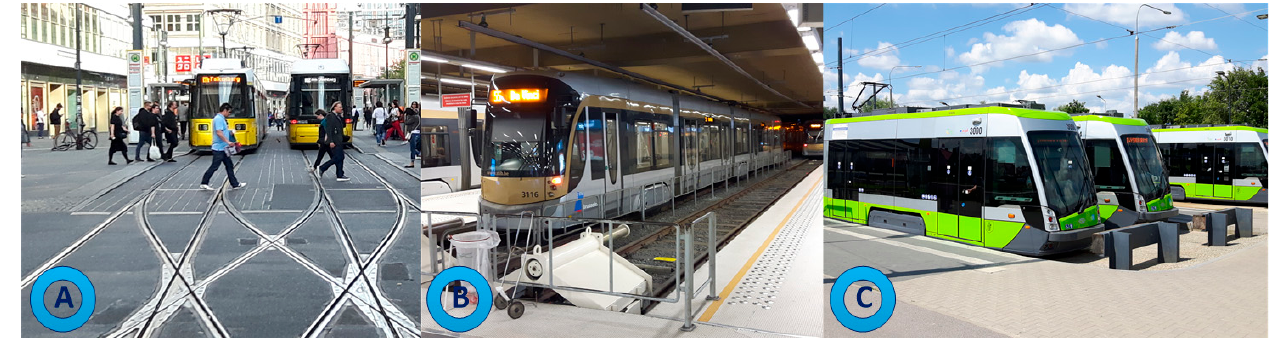
Figure 4. Examples of tram route terminals without applying tram loops: ( A ) Alexanderplatz, Berlin, Germany; ( B ) Rogier, Brussels, Belgium; ( C ) Kanta, Olsztyn, Poland (own study). In case there is no space for placing two tracks and a terminus at the switch-back terminal, it is possible to place a single track intended only for turning around and locate the tram stops before the switch-back terminal. An example of such an application is shown in Figure 5.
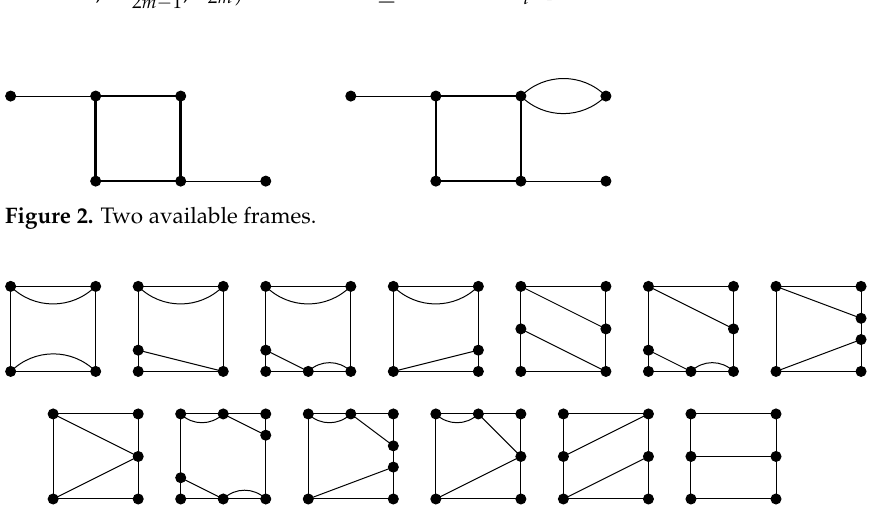
Figure 3. Thirteen available pictures to insert into a frame.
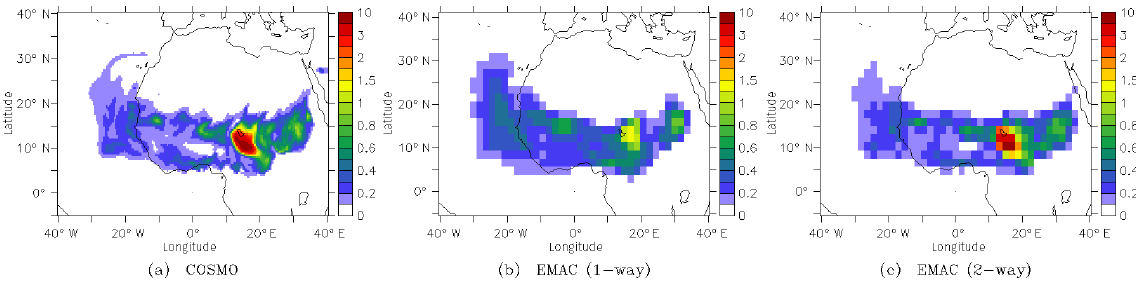
Figure 9. Dust column mass (mgm 2 ). Shown is an instantaneous value for 6 March 2004, 00:00UTC. (a) For COSMO/MESSy; (b) for EMAC; (c) for two-way coupled EMAC, thus influenced by the COSMO/MESSy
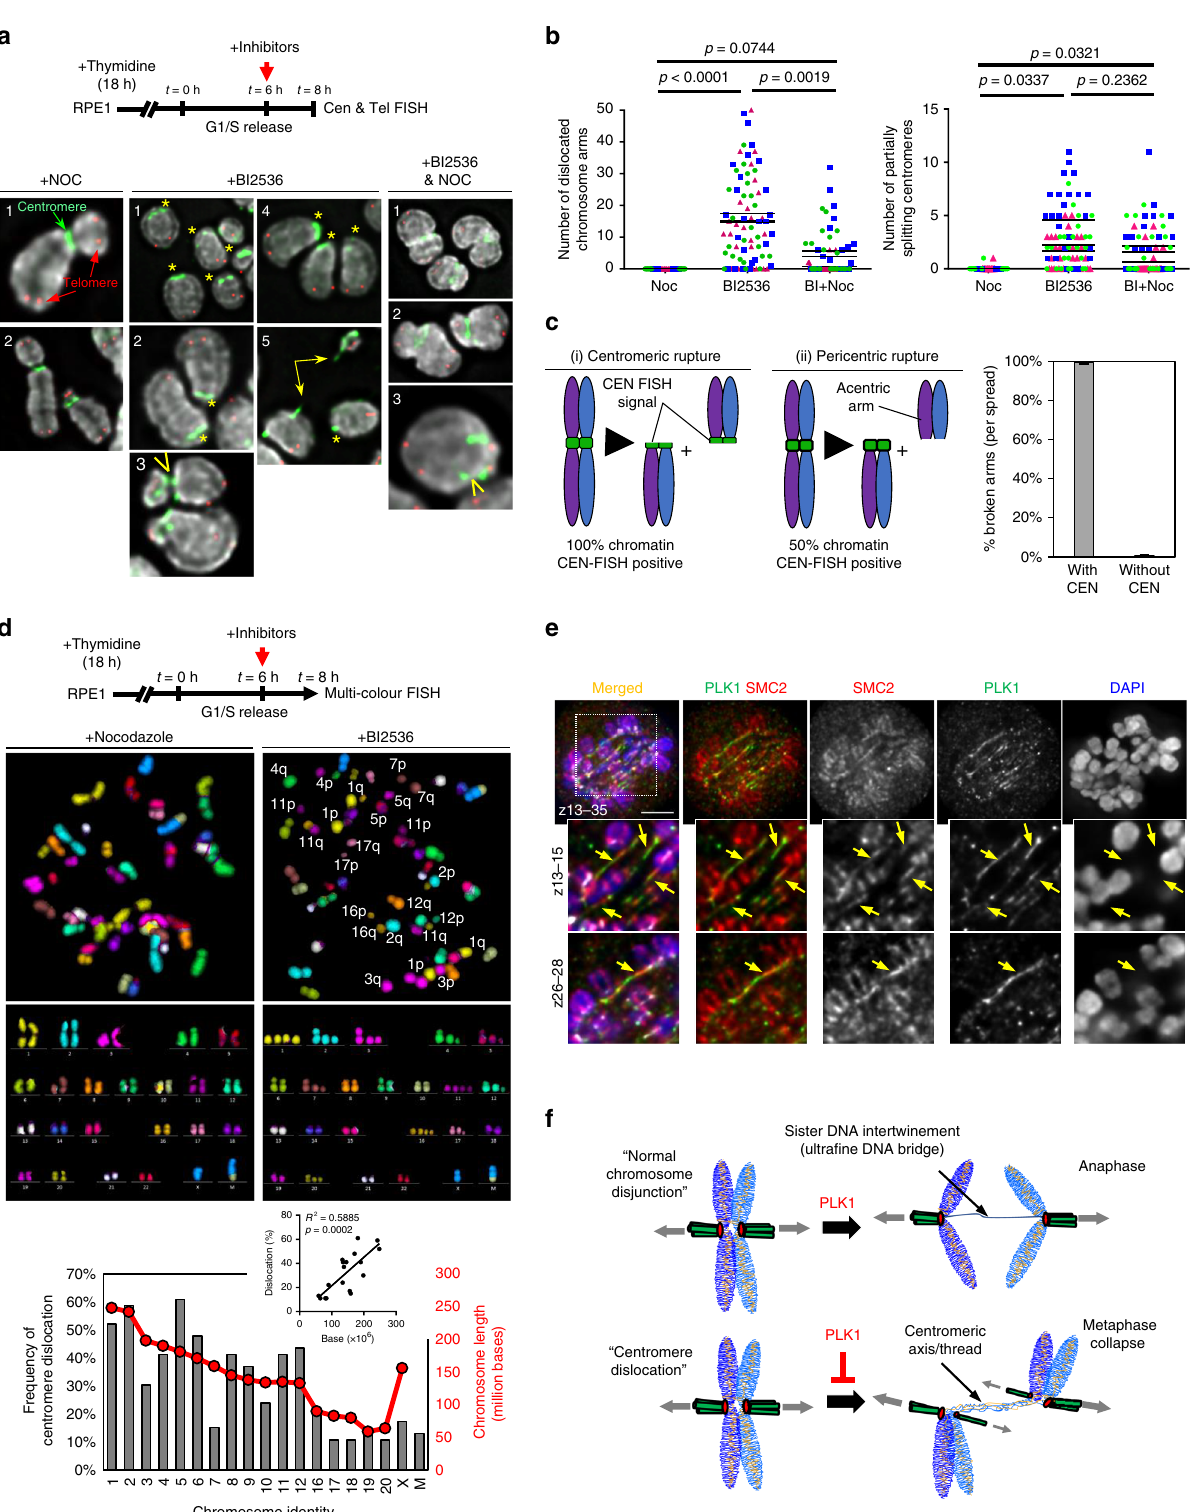
bipolar spindle tensions and the core axis is transformed into an ultra fi ne DNA threadlike structure. Indeed, we were able to detect condensin, a chromosome axial element, associating along the stretched DNA threads (Fig. 3e; arrows). The disintegration of centromeres therefore causes whole-chromosome arm splitting and explains why cells simultaneously lose their metaphase alignment (Fig. 3f). NATURE COMMUNICATIONS| (2019) 10:2861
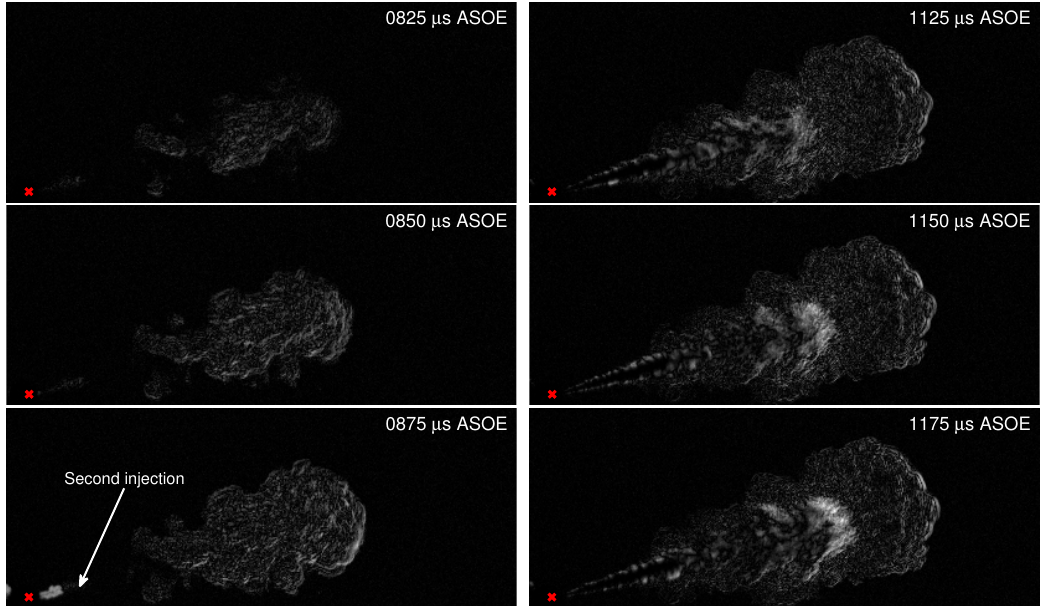
Figure 6. Example of absolute pixel-wise frame-to-frame differentiation for multiple injection. The frames shown are for a 1–29 pilot-main event with a dwell time of 350 µ s, a rail pressure of 100 MPa, a chamber density of 22.8 kg · m − 3 , and temperature of 900 K.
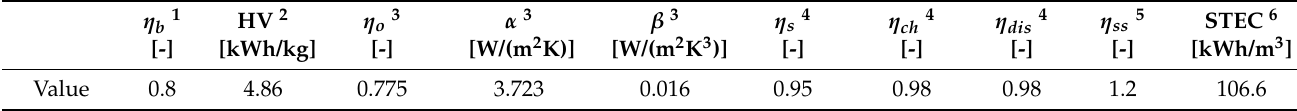
Table 1. Value of the parameters of the EH model.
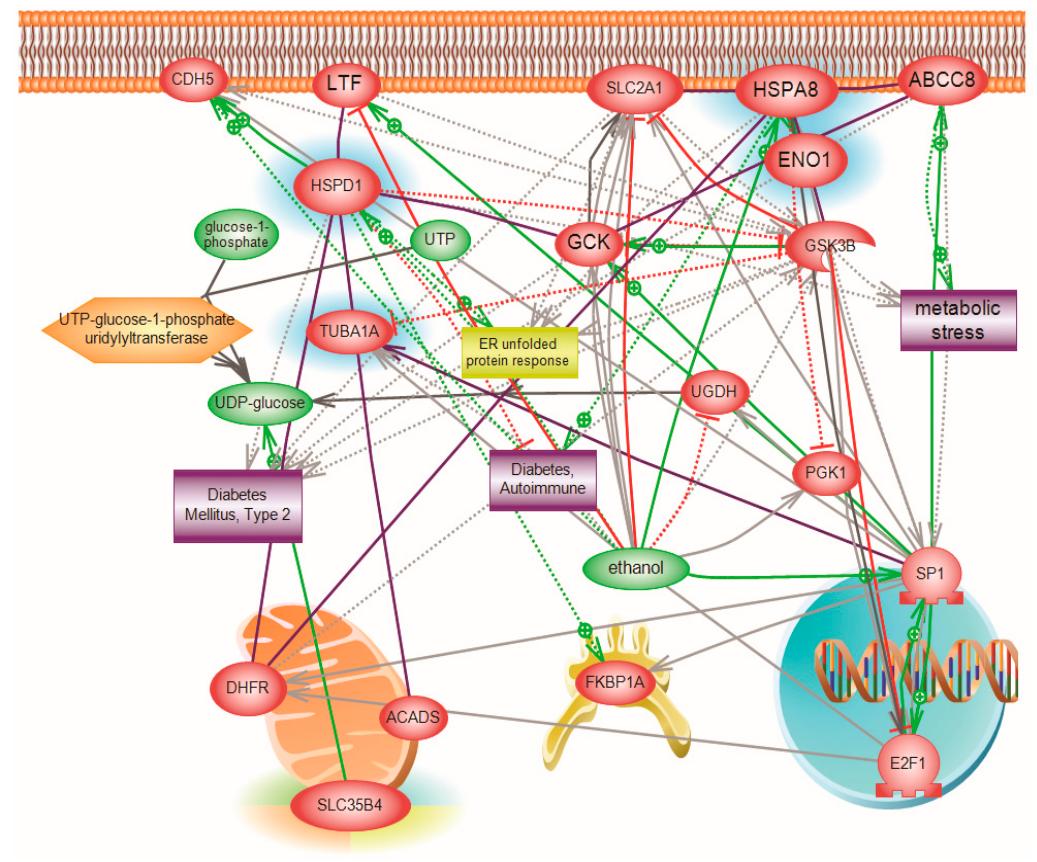
Figure 6. Pathways influenced by identified altered targeted protein. Systems biology analysis of the biological process and molecular function of the four identified genes (HSPD, HSPA8, TUBA1A, and ENO1). The network was generated using the “direct interaction” algorithm to map cellular processes and interactions among altered genes. Of interest, global Pathway analysis revealed an association of these genes to diabetes and to SLC35B4 . Altered genes are shown in blue color.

^^^^^^^^

Exercise description: Using the listing above, copy every line from the line containing "Table 1. Value" through the last one, both included, and no other lines. Pictures stay out.

Answer for this exercise:
Table 1. Value of the parameters of the EH model.
Figure 6. Pathways influenced by identified altered targeted protein. Systems biology analysis of the biological process and molecular function of the four identified genes (HSPD, HSPA8, TUBA1A, and ENO1). The network was generated using the “direct interaction” algorithm to map cellular processes and interactions among altered genes. Of interest, global Pathway analysis revealed an association of these genes to diabetes and to SLC35B4 . Altered genes are shown in blue color.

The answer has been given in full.